Het hof stelt vast dat de redelijke termijn als bedoeld in artikel 6, eerste lid, van het Europees Verdrag tot bescherming van de rechten de mens en de fundamentele vrijheden (EVRM) is geschonden. Uit de stukken van het dossier is gebleken dat de termijn van de hoger beroepsfase met ruim 11 maanden is overschreden. Het hof laat meewegen dat de onderhavige zaak deelt uit maakt van een zeer omvangrijk doch niet heel ingewikkeld megadossier. Niettemin heeft de verdediging geen handelingen verricht die het proces hebben doen vertragen. Het hof zal derhalve bij de oplegging van de straf rekening houden met deze vastgestelde schending.
Het hof heeft overwogen een gevangenisstraf van 20 maanden op te leggen. Alles afwegende, acht het hof een gevangenisstraf van na te melden duur passend en geboden.
Toepasselijke wettelijke voorschriften
De op te leggen straf is gegrond op de artikelen 2 en 10 van de Opiumwet en de artikelen 26 en 55 van de Wet wapens en munitie.
Deze wettelijke voorschriften worden toegepast zoals geldend ten tijde van het bewezenverklaarde.
Vernietigt het vonnis waarvan beroep en doet opnieuw recht.
Verklaart niet wettig en overtuigend bewezen dat de verdachte het onder 3 tenlastegelegde heeft begaan en spreekt hem daarvan vrij.
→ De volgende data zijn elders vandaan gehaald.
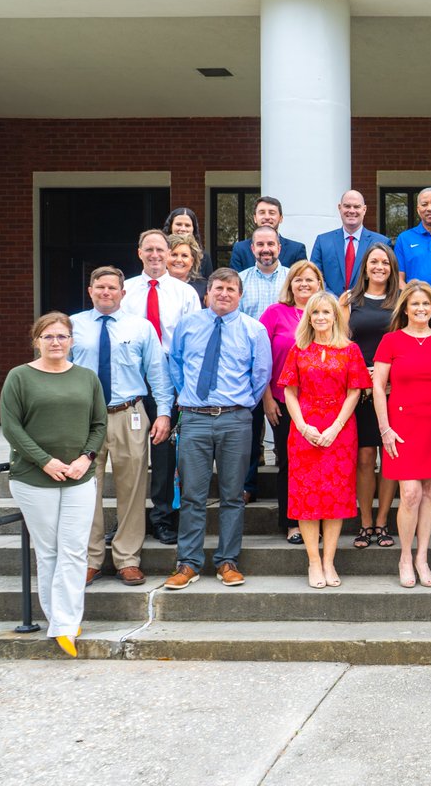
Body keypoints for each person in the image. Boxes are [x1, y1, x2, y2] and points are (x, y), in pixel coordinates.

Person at [0, 313, 107, 657]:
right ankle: (60, 620)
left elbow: (99, 422)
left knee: (74, 550)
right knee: (48, 552)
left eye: (62, 336)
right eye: (48, 337)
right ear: (37, 341)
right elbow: (12, 428)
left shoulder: (87, 377)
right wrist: (44, 460)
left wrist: (85, 458)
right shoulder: (19, 377)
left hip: (79, 477)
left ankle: (66, 623)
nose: (56, 342)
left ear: (72, 341)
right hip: (34, 479)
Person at [165, 268, 271, 590]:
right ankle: (188, 563)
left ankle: (227, 561)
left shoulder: (254, 330)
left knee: (232, 495)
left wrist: (238, 407)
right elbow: (176, 366)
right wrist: (192, 400)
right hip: (195, 418)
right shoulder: (188, 325)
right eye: (218, 288)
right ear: (207, 292)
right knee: (193, 495)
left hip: (235, 419)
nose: (224, 294)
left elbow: (261, 374)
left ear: (240, 295)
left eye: (231, 289)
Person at [69, 267, 173, 587]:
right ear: (90, 291)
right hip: (84, 417)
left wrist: (164, 413)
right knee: (86, 490)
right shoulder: (72, 325)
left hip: (129, 414)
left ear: (123, 292)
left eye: (112, 287)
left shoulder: (140, 327)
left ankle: (128, 558)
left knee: (132, 488)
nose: (106, 292)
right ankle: (91, 558)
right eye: (99, 287)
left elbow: (158, 373)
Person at [372, 281, 431, 588]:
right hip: (401, 426)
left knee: (430, 493)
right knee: (409, 493)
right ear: (405, 309)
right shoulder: (391, 341)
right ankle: (405, 557)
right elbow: (378, 388)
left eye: (426, 305)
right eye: (415, 304)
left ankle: (423, 557)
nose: (421, 309)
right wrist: (385, 429)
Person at [280, 291, 370, 589]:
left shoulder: (350, 351)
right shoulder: (298, 350)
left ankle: (329, 560)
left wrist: (336, 427)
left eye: (326, 312)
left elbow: (354, 391)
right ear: (309, 317)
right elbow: (289, 392)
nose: (320, 317)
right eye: (315, 312)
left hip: (340, 431)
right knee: (307, 498)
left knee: (334, 497)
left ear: (335, 316)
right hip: (304, 429)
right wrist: (303, 426)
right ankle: (313, 562)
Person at [123, 229, 202, 543]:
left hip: (169, 379)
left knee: (164, 453)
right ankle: (131, 520)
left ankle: (163, 517)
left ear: (169, 254)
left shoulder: (184, 294)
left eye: (161, 250)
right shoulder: (125, 291)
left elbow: (192, 343)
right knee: (130, 453)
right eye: (149, 249)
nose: (156, 255)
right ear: (139, 252)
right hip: (132, 380)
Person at [260, 261, 326, 543]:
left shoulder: (325, 315)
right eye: (298, 280)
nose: (304, 285)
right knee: (290, 463)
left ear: (319, 285)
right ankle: (292, 522)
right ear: (290, 284)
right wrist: (266, 398)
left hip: (322, 404)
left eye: (310, 280)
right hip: (283, 402)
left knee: (319, 463)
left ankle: (319, 518)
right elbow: (260, 360)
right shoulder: (275, 313)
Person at [342, 243, 402, 549]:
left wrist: (385, 376)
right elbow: (341, 344)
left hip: (394, 389)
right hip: (360, 391)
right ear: (364, 266)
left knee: (389, 457)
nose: (379, 267)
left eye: (385, 263)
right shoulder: (349, 301)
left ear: (392, 268)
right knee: (365, 457)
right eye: (373, 262)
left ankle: (383, 522)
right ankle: (365, 523)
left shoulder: (401, 301)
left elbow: (406, 343)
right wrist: (360, 374)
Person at [237, 225, 291, 506]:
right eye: (260, 244)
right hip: (248, 369)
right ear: (252, 248)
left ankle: (288, 486)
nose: (265, 249)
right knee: (250, 429)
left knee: (286, 431)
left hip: (287, 367)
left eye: (271, 244)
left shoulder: (292, 279)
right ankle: (247, 485)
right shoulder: (241, 281)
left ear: (279, 247)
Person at [309, 190, 389, 297]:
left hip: (366, 307)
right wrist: (334, 301)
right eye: (347, 206)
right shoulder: (323, 241)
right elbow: (315, 276)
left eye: (356, 207)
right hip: (331, 307)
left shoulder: (381, 242)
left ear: (364, 209)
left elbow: (386, 278)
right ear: (339, 208)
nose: (352, 211)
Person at [229, 195, 309, 272]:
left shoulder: (296, 249)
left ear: (281, 218)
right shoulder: (240, 249)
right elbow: (235, 282)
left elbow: (302, 280)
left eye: (272, 213)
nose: (267, 217)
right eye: (262, 212)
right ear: (255, 218)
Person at [164, 207, 211, 276]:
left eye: (187, 225)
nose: (183, 229)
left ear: (193, 229)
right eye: (179, 224)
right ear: (171, 227)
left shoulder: (204, 257)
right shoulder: (159, 253)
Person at [166, 232, 208, 302]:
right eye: (174, 255)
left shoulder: (205, 288)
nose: (179, 260)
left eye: (184, 256)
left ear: (192, 261)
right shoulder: (156, 285)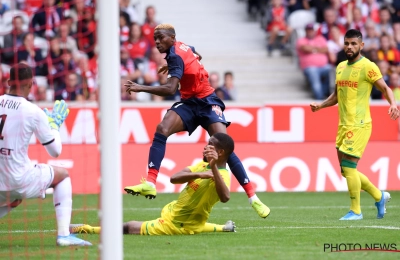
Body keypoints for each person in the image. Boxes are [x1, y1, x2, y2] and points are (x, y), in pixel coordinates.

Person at [123, 23, 270, 218]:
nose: (157, 42)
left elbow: (169, 89)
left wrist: (140, 88)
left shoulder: (176, 55)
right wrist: (177, 66)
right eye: (155, 38)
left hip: (208, 102)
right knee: (162, 129)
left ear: (172, 39)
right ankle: (150, 183)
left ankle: (253, 198)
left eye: (161, 38)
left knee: (224, 145)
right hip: (190, 104)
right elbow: (196, 54)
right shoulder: (182, 47)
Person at [310, 29, 399, 220]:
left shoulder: (368, 66)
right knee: (346, 170)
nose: (349, 47)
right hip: (343, 125)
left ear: (361, 45)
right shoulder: (341, 66)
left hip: (360, 124)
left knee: (349, 167)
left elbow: (385, 88)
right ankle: (379, 195)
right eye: (347, 43)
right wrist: (321, 105)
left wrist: (393, 103)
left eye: (353, 44)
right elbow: (336, 95)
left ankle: (356, 211)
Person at [70, 133, 237, 235]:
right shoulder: (202, 166)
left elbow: (225, 197)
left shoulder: (222, 175)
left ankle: (86, 229)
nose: (205, 147)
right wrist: (200, 173)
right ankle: (224, 228)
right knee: (197, 225)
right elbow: (174, 178)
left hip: (177, 224)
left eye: (209, 145)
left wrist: (213, 167)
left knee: (130, 227)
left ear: (220, 152)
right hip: (179, 214)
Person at [0, 63, 91, 246]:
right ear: (31, 83)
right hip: (19, 180)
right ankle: (64, 236)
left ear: (8, 81)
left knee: (13, 198)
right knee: (62, 176)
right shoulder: (32, 111)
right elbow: (55, 151)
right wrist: (54, 126)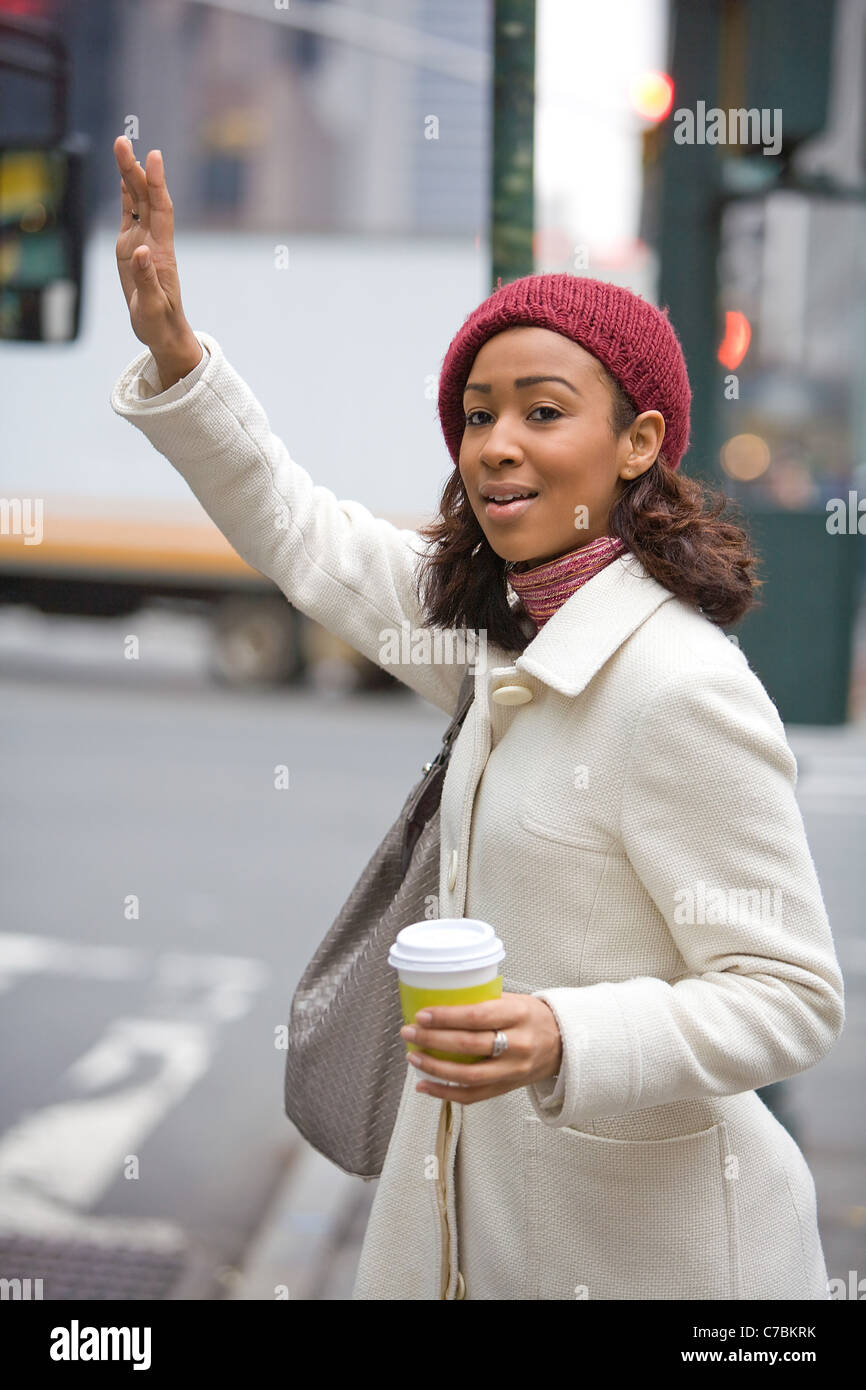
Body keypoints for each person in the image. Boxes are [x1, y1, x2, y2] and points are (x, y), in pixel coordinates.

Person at [110, 138, 845, 1301]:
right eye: (476, 413)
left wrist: (562, 1033)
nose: (495, 443)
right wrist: (181, 358)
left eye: (542, 411)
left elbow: (788, 993)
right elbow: (301, 530)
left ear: (637, 442)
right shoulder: (496, 631)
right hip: (466, 1240)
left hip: (667, 1267)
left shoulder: (678, 688)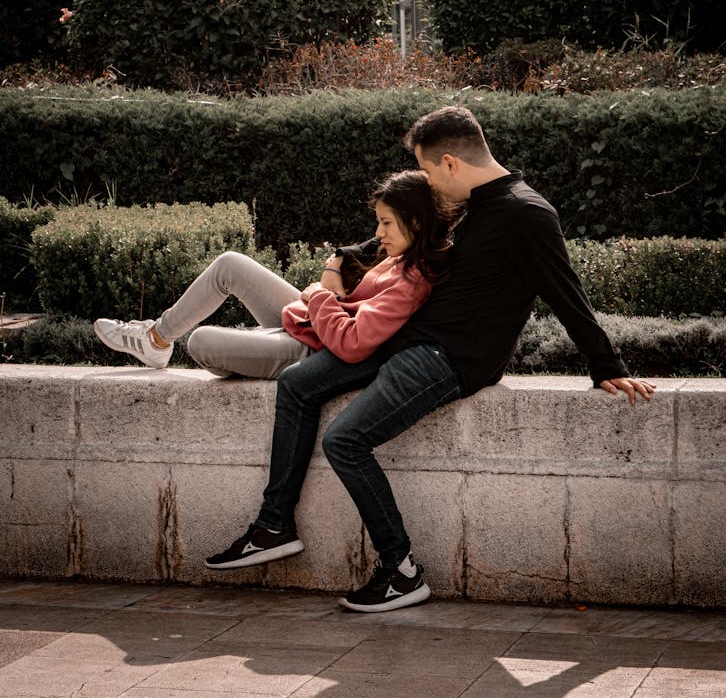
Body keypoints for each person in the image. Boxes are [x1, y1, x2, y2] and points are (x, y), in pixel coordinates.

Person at [205, 106, 655, 613]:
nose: (426, 182)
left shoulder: (527, 214)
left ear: (449, 163)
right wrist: (343, 257)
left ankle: (400, 571)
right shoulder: (462, 205)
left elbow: (567, 294)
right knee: (297, 384)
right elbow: (393, 237)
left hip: (448, 358)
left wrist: (607, 367)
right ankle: (273, 526)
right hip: (405, 338)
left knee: (345, 440)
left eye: (426, 170)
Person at [93, 169, 456, 379]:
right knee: (230, 263)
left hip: (313, 350)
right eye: (378, 222)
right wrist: (329, 276)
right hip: (309, 323)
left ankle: (258, 344)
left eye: (386, 223)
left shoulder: (413, 279)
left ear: (417, 222)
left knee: (201, 342)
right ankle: (155, 340)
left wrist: (319, 296)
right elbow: (346, 272)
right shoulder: (400, 252)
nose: (377, 233)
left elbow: (352, 343)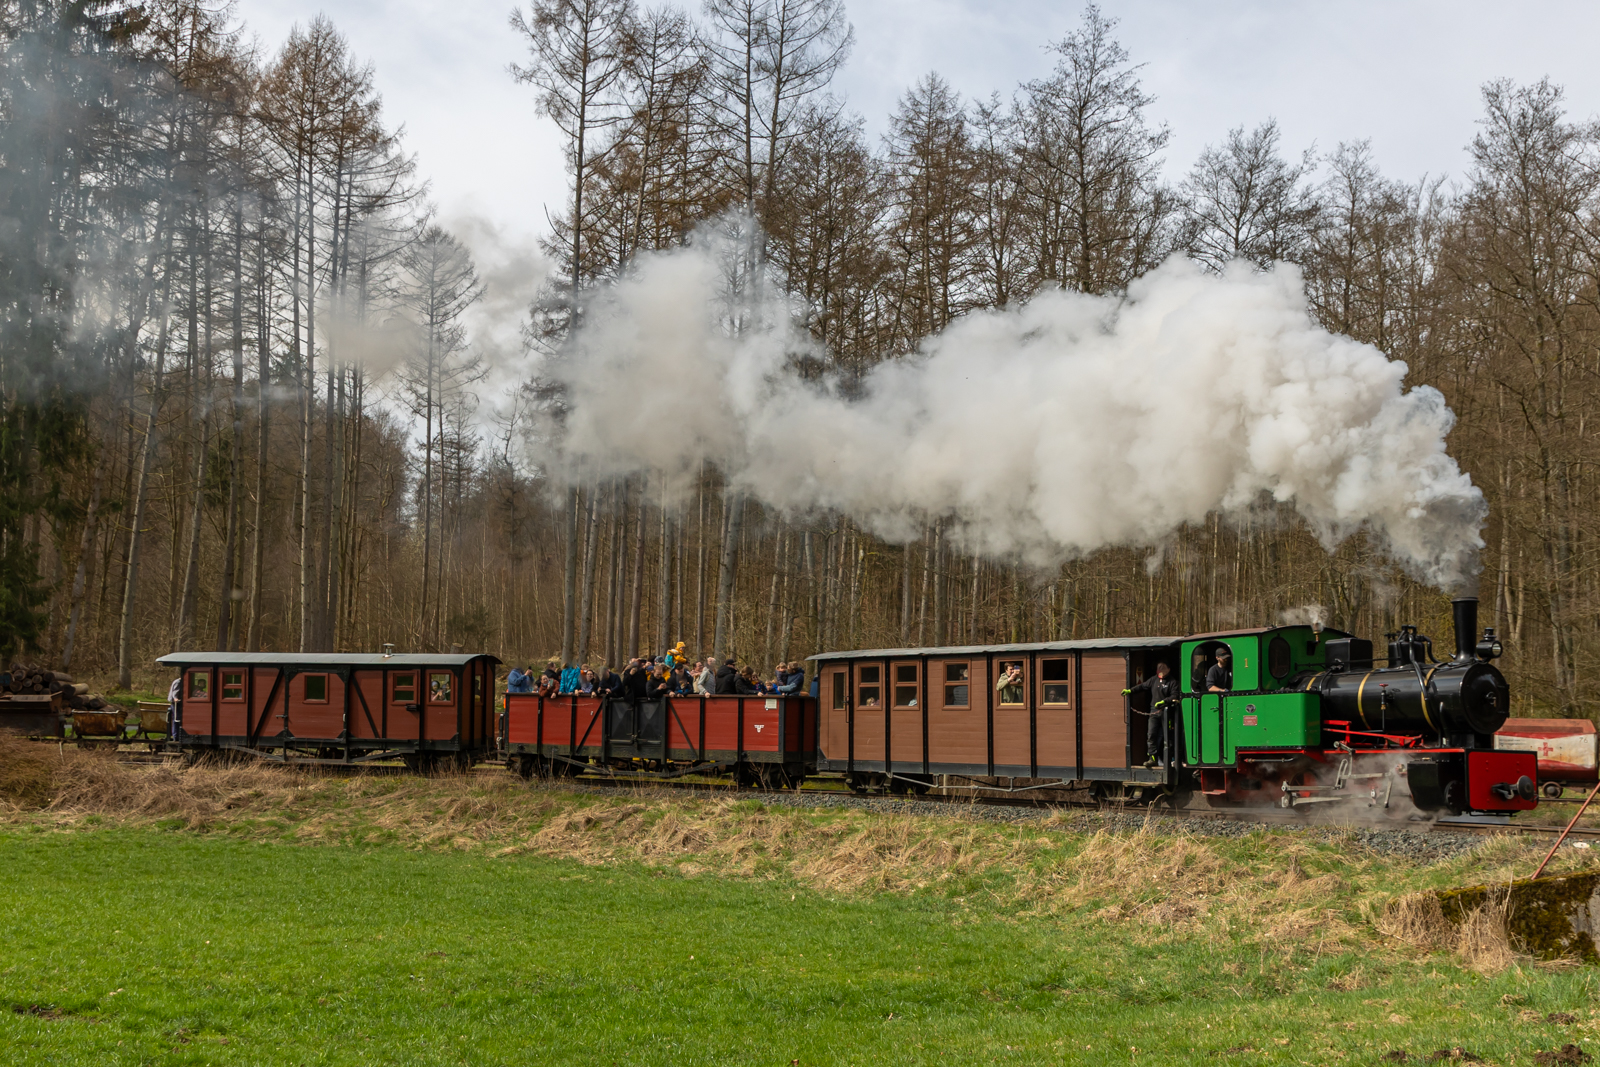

Verklaart wettig en overtuigend bewezen dat de verdachte het onder 1 en 2 tenlastegelegde heeft begaan zoals hierboven in de rubriek bewezenverklaarde omschreven.
Verklaart niet wettig en overtuigend bewezen hetgeen de verdachte onder 1 en 2 meer of anders is ten laste gelegd en spreekt hem daarvan vrij.
Verklaart dat het bewezenverklaarde de hierboven vermelde strafbare feiten oplevert.
Verklaart het bewezenverklaarde strafbaar en ook de verdachte daarvoor strafbaar.
Veroordeelt de verdachte tot een gevangenisstraf voor de duur van 18 (achttien) maanden.
Beveelt dat de tijd, die door de veroordeelde vóór de tenuitvoerlegging van deze uitspraak in deze zaak in verzekering en voorlopige hechtenis is doorgebracht, bij de uitvoering van de opgelegde gevangenisstraf in mindering wordt gebracht.
Dit arrest is gewezen door de tweede meervoudige strafkamer van het gerechtshof te Amsterdam, waarin zitting hadden mr. N.A. Schimmel, mr. J.D.L. Nuis en mr. H.P. Wooldrik in tegenwoordigheid van mr. J. Ineke, griffier, en is uitgesproken op de openbare terechtzitting van dit gerechtshof van 24 maart 2009.
mr. H.P. Wooldrik is buiten staat dit arrest mede te ondertekenen.